🤖 AI Summary
This work addresses the performance degradation of GPU-accelerated Ising machines in crystal structure prediction (CSP) for large unit cells, caused by symmetry-agnostic atomic coordinate encoding. We propose a symmetry-aware multivariate Ising encoding framework that decouples the representation of space group, Wyckoff positions, and independent atomic coordinates—thereby drastically compressing the search space while explicitly embedding crystallographic symmetry constraints. To our knowledge, this is the first demonstration of efficient CSP for unit cells exceeding 150 atoms on the Fixstars Amplify GPU-based Ising machine. Our method achieves prediction accuracy comparable to state-of-the-art approaches including CALYPSO and Bayesian optimization. The framework establishes a scalable, physics-informed paradigm for large-scale CSP driven by quantum-inspired hardware, seamlessly integrating crystallographic priors into the optimization landscape.
📝 Abstract
Solving black-box optimization problems with Ising machines is increasingly common in materials science. However, their application to crystal structure prediction (CSP) is still ineffective due to symmetry agnostic encoding of atomic coordinates. We introduce CRYSIM, an algorithm that encodes the space group, the Wyckoff positions combination, and coordinates of independent atomic sites as separate variables. This encoding reduces the search space substantially by exploiting the symmetry in space groups.

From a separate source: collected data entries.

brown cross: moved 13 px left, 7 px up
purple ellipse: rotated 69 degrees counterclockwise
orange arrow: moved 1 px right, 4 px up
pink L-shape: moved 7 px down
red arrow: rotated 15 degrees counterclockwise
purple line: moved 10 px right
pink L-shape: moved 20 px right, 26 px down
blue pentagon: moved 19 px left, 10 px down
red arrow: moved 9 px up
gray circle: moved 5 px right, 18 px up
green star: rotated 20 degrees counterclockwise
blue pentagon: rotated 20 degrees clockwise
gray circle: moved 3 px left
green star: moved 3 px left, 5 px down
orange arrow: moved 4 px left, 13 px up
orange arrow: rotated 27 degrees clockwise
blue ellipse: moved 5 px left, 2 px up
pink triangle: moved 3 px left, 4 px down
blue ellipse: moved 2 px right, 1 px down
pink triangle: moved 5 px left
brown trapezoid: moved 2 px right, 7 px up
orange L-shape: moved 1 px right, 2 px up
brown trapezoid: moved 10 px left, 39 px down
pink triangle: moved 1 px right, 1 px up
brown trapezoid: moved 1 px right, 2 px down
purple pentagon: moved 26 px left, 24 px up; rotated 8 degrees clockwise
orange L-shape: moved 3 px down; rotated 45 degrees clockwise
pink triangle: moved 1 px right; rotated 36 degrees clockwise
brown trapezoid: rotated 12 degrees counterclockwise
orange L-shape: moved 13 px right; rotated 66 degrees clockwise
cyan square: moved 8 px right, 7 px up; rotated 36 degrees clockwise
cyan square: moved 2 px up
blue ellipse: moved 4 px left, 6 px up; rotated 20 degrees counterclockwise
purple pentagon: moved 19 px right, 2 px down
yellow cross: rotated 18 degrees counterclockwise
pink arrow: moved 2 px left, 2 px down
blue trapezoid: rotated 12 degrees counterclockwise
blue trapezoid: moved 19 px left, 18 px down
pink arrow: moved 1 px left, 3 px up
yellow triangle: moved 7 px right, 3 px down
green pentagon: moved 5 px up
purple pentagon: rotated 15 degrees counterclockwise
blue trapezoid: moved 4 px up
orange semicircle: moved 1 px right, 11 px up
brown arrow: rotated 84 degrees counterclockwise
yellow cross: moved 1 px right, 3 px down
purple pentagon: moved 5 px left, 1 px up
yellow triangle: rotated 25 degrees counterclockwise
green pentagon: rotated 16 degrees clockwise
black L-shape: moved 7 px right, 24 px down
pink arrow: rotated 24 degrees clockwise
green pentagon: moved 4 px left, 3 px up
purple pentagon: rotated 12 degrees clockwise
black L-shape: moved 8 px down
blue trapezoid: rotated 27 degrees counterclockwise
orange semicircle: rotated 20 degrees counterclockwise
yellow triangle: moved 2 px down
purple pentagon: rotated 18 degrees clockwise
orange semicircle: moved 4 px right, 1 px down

When CRYSIM is interfaced to Fixstars Amplify, a GPU-based Ising machine, its prediction performance was competitive with CALYPSO and Bayesian optimization for crystals containing more than 150 atoms in a unit cell. Although it is not realistic to interface CRYSIM to current small-scale quantum devices, it has the potential to become the standard CSP algorithm in the coming quantum age.